Der Friedhof und die Tiere haben somit eine stillschweigende Vereinbarung. Sie werden geduldet obwohl sie oft ein Chaos hinterlassen und die Stadtgärtnerei alles wieder ins rechte Licht rücken muss. Man hat jedoch schon lange Zeit erkannt, dass dieses magische Zusammenspiel der Flora und Fauna aufrecht erhalten werden sollte und somit wurde sogar in Zusammenarbeit mit Pro Natura ein Biotop für Kleinst-Lebewesen, Reptilien und Amphibien ein regelrechter Mikrokosmos geschaffen. Überall sind Nistkästen aufgehängt. Auch ein Imker mit seinen Bienenvölkern ist auf dem Friedhof vertreten. Bienen und Friedhof profitieren gleichermassen voneinander aufgrund artenreichen Blumenwiesen und Waldbereichen welche bestäubt werden.
Bei aller Tierliebe, es gibt auch Grenzen. Richtige Rowdys sind die Wildschweine. Diese mussten zwischenzeitlich vom Gelände verbannt werden da sie sich wie der Elefant im Porzellanladen verhalten haben. Zum Glück konnte man mit einem Elektrozaun abhelfen. Vorbehaltlich trauriger und grunzender Blicke auf das nährhafte Gelände hinter der Absperrung.
Wenn der Abend dämmert und die flatternden Fledermäuse wild durch die Luft schiessen gibt das dem Friedhof den letzten düsteren Beigeschmack bevor die Nacht über die Toten hereinbricht. Die schweren Friedhofstore werden knarrend geschlossen und man hört nur noch die unheimlichen Laute eines einsamen Waldkauzes welcher das Geschehen aus sicherer Höhe von einem Baum aus beobachtet.

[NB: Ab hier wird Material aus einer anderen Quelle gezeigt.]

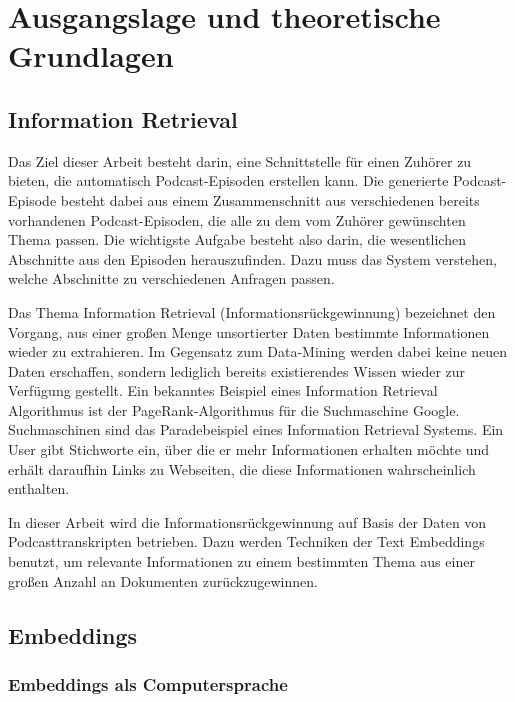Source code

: \chapter{Ausgangslage und theoretische Grundlagen}\label{ch:theoretical}

\section{Information Retrieval}

Das Ziel dieser Arbeit besteht darin, eine Schnittstelle für einen Zuhörer zu bieten, die automatisch Podcast-Episoden erstellen kann. 
Die generierte Podcast-Episode besteht dabei aus einem Zusammenschnitt aus verschiedenen bereits vorhandenen Podcast-Episoden, die alle zu dem vom Zuhörer gewünschten Thema passen.
Die wichtigste Aufgabe besteht also darin, die wesentlichen Abschnitte aus den Episoden herauszufinden.
Dazu muss das System verstehen, welche Abschnitte zu verschiedenen Anfragen passen.

Das Thema Information Retrieval (Informationsrückgewinnung) bezeichnet den Vorgang, aus einer großen Menge unsortierter Daten bestimmte Informationen wieder zu extrahieren.
Im Gegensatz zum Data-Mining werden dabei keine neuen Daten erschaffen, sondern lediglich bereits existierendes Wissen wieder zur Verfügung gestellt.
Ein bekanntes Beispiel eines Information Retrieval Algorithmus ist der PageRank-Algorithmus für die Suchmaschine Google.
Suchmaschinen sind das Paradebeispiel eines Information Retrieval Systems.
Ein User gibt Stichworte ein, über die er mehr Informationen erhalten möchte und erhält daraufhin Links zu Webseiten, die diese Informationen wahrscheinlich enthalten.

In dieser Arbeit wird die Informationsrückgewinnung auf Basis der Daten von Podcasttranskripten betrieben.
Dazu werden Techniken der Text Embeddings benutzt, um relevante Informationen zu einem bestimmten Thema aus einer großen Anzahl an Dokumenten zurückzugewinnen.

\section{Embeddings}

\subsection{Embeddings als Computersprache}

Dachs, Marder und andere kleine Raubtiere werden nun aktiv und begeben sich auf die Pirsch. Besonders "beliebt" bei der Friedhofsdirektion ist der fleissige Dachs. Dieser gräbt wenn unsereins schläft mit Vorliebe den Untergrund nach Insekten um, was immer wieder dazu führt, dass Grabsteine sich bewegen oder sogar in der Erde leicht einsinken. Die Verstorbenen wird's wahrscheinlich nicht stören.
Auch der flinke und fleischhungrige Marder mit seinen spitzen Zähnen schleicht nachts über das Friedhofsgelände. Während der Paarungszeit im Sommer verbreitet er Angst und Schrecken mit seinen schreiend-kreischenden Lauten. Auf seinem Speiseplan stehen kleine Säugetieren, Vögel und als zusätzliche Proteinquelle deren Eier. Wenn die Jagd jedoch nicht erfolgreich war wird er auch mal zum Vegetarier und nascht gerne Früchte, Nüsse und Knollen.
An keinem anderen Ort der Welt könnte der Kontrast von Leben und Tod grösser sein als auf einem Friedhof. Dieser Ort hat definitiv eine magische Anziehung und ist durchaus auch ohne schluchzende Trauerstimmung einen Besuch wert.